**Extrait du texte**
####################

L’angoisse de la page blanche, Wong Kar-Wai la sublime en art du tâtonnement. Des verres fumés en guise de signature coquette, une cartouche de Lucky Strike à portée du combo, l’irrésolu lance un regard amusé sur le vaillant petit orchestre qui le suit aveuglément. Les langues se délient, les violons s’échauffent, les sillons contradictoires n’en finissent plus de se perdre. Une semaine, un mois, deux hivers, trois printemps… La tête chercheuse ne se décide toujours pas à lâcher prise. WKW ou le principe de l’incertitude: une symphonie de l’impossible aussi hasardeux qu’éprouvant, ou le désir sans cesse renouvelé de raviver les songes. Une genèse papillonnante, quitte ou double permanent, dont l’ambition secrète serait d’arrêter le temps.

A UNE PASSANTE

"Quand on se croise, un millimètre nous sépare."

[Chungking Express]

Elle voudrait le retrouver à l’arrêt de bus. Il rêve de la bousculer dans la rue adjacente. La pluie s’est évaporée, la foule s’est liquéfiée. L’un n’a d’yeux que pour l’autre, l'autre tourne les talons et boude l’évidence. Les corps-aimants mendient, gémissent, se frôlent, puis s’éclipsent. Les affaires de cœur de Wong Kar-Wai sont d’abord des affaires de leurre, de déveine chronique et d’invitations tardives. Avant même de grignoter les maillons d’une chaîne et de faire tournoyer ses tandems, Wong s’imprègne des battements suintants d’une ville – sa ville –, Hong-Kong: l’une des plus fortes densités au monde, où la mémoire et le souvenir sont régulièrement battus en brèche par le désir de tout reconstruire. Adieu ruelles contiguës, échoppes brinquebalantes, place au clinquant et à l’immaculé. Les échafaudages en bambou tapissent déjà les façades meurtries. Chungking Express et Les Anges déchus jaillissent littéralement du bitume, de ces foyers décrépis dont seul Wong semble vouloir capturer la beauté. Même lorsqu’il s’exile à Buenos Aires, les pavés et les terrains vagues rappellent les couleurs saturées de la métropole. A partir de cette ancre familière et bourdonnante, Wong peut s’adonner à ses intrigues de géomètre, de tangos surexposés et de petits apartés nocturnes. D’une lave foisonnante et dissipée, il extrait d’authentiques fleurs de solitude, mesure encore et toujours la distance irréductible qui sépare deux âmes frileuses et indolentes.

####################

**Données d'estimation de pose**
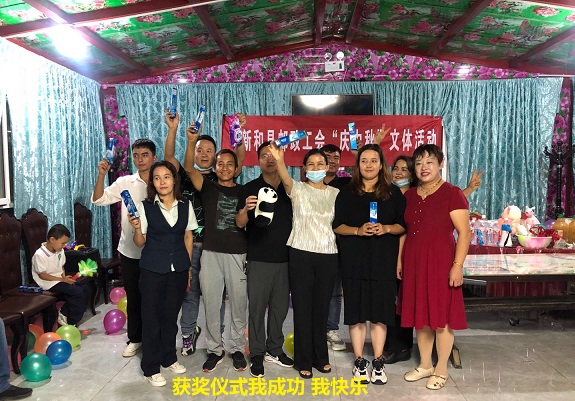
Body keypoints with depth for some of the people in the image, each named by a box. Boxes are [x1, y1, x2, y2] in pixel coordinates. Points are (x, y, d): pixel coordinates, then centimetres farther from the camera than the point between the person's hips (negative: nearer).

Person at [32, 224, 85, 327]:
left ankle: (64, 313, 4)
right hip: (49, 283, -8)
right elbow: (42, 275, -18)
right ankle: (71, 322, -3)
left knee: (82, 287, -10)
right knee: (78, 292, -20)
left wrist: (64, 277, -7)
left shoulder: (60, 251, 2)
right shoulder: (39, 255, -21)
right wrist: (62, 280, -21)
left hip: (60, 279, 8)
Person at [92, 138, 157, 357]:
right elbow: (99, 200, -5)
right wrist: (101, 175, -16)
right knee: (133, 297, 14)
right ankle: (135, 339, 30)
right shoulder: (125, 182, 1)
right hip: (129, 251, 2)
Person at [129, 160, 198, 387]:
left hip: (178, 269, 2)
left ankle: (169, 358, 33)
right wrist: (137, 228, -22)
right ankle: (151, 368, 21)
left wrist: (189, 267, 8)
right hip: (152, 270, -2)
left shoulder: (186, 206, 1)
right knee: (151, 317, 7)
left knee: (171, 315, 15)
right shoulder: (145, 207, -6)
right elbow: (140, 243, -1)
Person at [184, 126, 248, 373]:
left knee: (238, 306, 7)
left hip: (238, 254, 0)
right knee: (211, 305, 6)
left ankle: (237, 349, 24)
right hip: (211, 253, 0)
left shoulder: (243, 191, 9)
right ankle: (214, 350, 22)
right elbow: (189, 168, -9)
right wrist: (192, 142, -24)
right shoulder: (208, 188, 6)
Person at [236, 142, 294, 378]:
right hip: (259, 259, -4)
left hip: (285, 258, 4)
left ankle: (274, 349, 27)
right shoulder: (250, 188, -2)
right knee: (257, 308, 1)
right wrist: (246, 209, -29)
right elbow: (239, 224, -7)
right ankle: (257, 355, 13)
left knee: (280, 306, 11)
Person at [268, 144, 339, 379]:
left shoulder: (335, 193, 10)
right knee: (302, 307, 3)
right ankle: (304, 360, 17)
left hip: (328, 255, 3)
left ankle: (321, 356, 26)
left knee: (321, 307, 12)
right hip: (301, 254, -3)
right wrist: (279, 160, -42)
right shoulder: (298, 189, -4)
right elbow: (286, 180, -24)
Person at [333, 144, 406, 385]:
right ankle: (359, 362, 17)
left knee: (380, 312, 3)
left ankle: (378, 362, 17)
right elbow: (337, 226, 3)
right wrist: (358, 230, -15)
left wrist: (386, 228, -14)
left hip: (384, 260, 0)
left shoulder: (393, 193, 7)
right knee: (357, 312, 3)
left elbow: (403, 226, 6)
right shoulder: (347, 193, 6)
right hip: (354, 261, 0)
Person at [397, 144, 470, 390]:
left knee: (442, 317, 5)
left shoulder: (452, 194, -9)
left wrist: (457, 265, -17)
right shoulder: (409, 195, 9)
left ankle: (441, 370, 22)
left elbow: (464, 232, -12)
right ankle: (425, 365, 30)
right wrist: (399, 260, 10)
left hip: (440, 262, -6)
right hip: (414, 262, 6)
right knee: (420, 315, 14)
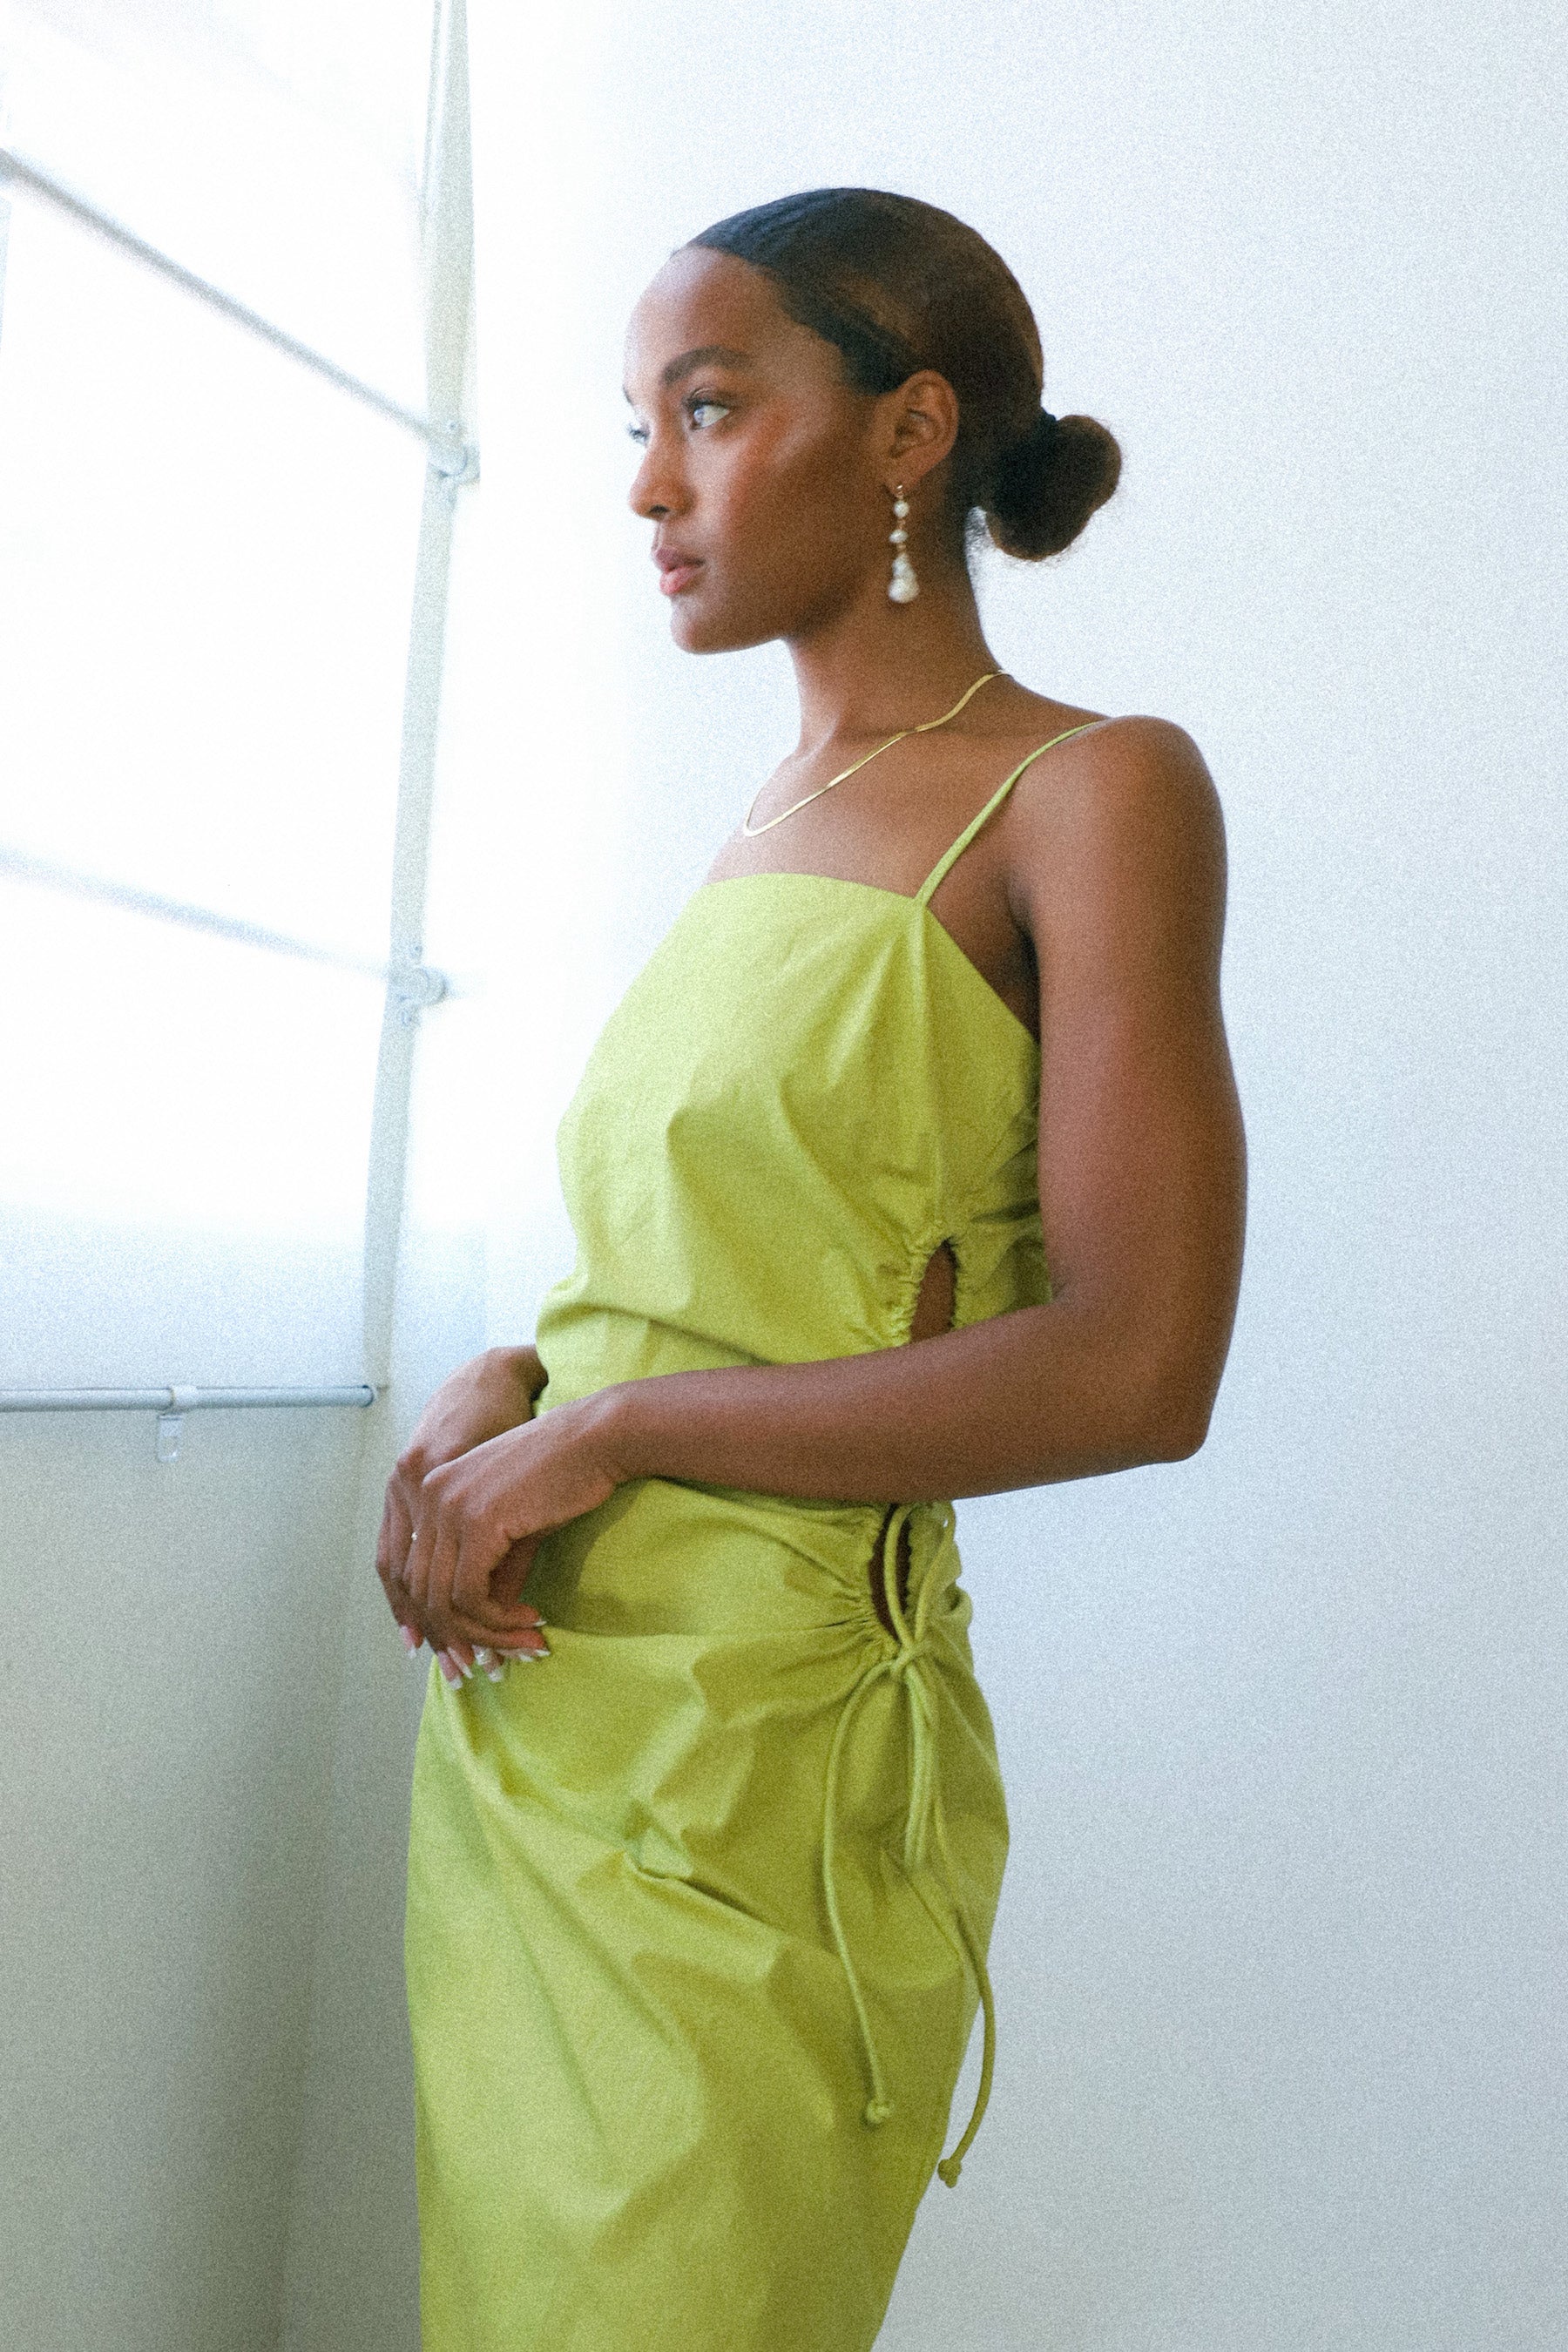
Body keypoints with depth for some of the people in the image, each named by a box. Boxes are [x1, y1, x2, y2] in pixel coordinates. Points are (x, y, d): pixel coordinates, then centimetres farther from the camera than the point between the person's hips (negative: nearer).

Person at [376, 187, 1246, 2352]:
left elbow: (1136, 1371, -18)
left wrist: (605, 1426, -15)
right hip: (526, 1711, 7)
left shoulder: (1093, 791, -8)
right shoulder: (769, 830, 13)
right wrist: (490, 1398, -3)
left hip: (752, 1759, -7)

####################

**Liste des tâches**
1. Imprimez à l'identique le passage du texte sur Wong Kar-Wai situé entre « L’angoisse de la » et « d’arrêter le temps. », ces deux bornes comprises.
2. Présentez sous la forme d'une liste JSON de chaînes les seules lignes des enregistrements allant de celle qui contient « left knee: (82, 287, -10) » à celle qui contient « left hip: (285, 258, 4) », toutes deux incluses. Chaque ligne doit former une chaîne, et les lignes vides doivent être omises.

**Solutions par tâche**
1.
L’angoisse de la page blanche, Wong Kar-Wai la sublime en art du tâtonnement. Des verres fumés en guise de signature coquette, une cartouche de Lucky Strike à portée du combo, l’irrésolu lance un regard amusé sur le vaillant petit orchestre qui le suit aveuglément. Les langues se délient, les violons s’échauffent, les sillons contradictoires n’en finissent plus de se perdre. Une semaine, un mois, deux hivers, trois printemps… La tête chercheuse ne se décide toujours pas à lâcher prise. WKW ou le principe de l’incertitude: une symphonie de l’impossible aussi hasardeux qu’éprouvant, ou le désir sans cesse renouvelé de raviver les songes. Une genèse papillonnante, quitte ou double permanent, dont l’ambition secrète serait d’arrêter le temps.

2.
[
  "left knee: (82, 287, -10)",
  "right knee: (78, 292, -20)",
  "left wrist: (64, 277, -7)",
  "left shoulder: (60, 251, 2)",
  "right shoulder: (39, 255, -21)",
  "right wrist: (62, 280, -21)",
  "left hip: (60, 279, 8)",
  "Person at [92, 138, 157, 357]:",
  "right elbow: (99, 200, -5)",
  "right wrist: (101, 175, -16)",
  "right knee: (133, 297, 14)",
  "right ankle: (135, 339, 30)",
  "right shoulder: (125, 182, 1)",
  "right hip: (129, 251, 2)",
  "Person at [129, 160, 198, 387]:",
  "left hip: (178, 269, 2)",
  "left ankle: (169, 358, 33)",
  "right wrist: (137, 228, -22)",
  "right ankle: (151, 368, 21)",
  "left wrist: (189, 267, 8)",
  "right hip: (152, 270, -2)",
  "left shoulder: (186, 206, 1)",
  "right knee: (151, 317, 7)",
  "left knee: (171, 315, 15)",
  "right shoulder: (145, 207, -6)",
  "right elbow: (140, 243, -1)",
  "Person at [184, 126, 248, 373]:",
  "left knee: (238, 306, 7)",
  "left hip: (238, 254, 0)",
  "right knee: (211, 305, 6)",
  "left ankle: (237, 349, 24)",
  "right hip: (211, 253, 0)",
  "left shoulder: (243, 191, 9)",
  "right ankle: (214, 350, 22)",
  "right elbow: (189, 168, -9)",
  "right wrist: (192, 142, -24)",
  "right shoulder: (208, 188, 6)",
  "Person at [236, 142, 294, 378]:",
  "right hip: (259, 259, -4)",
  "left hip: (285, 258, 4)"
]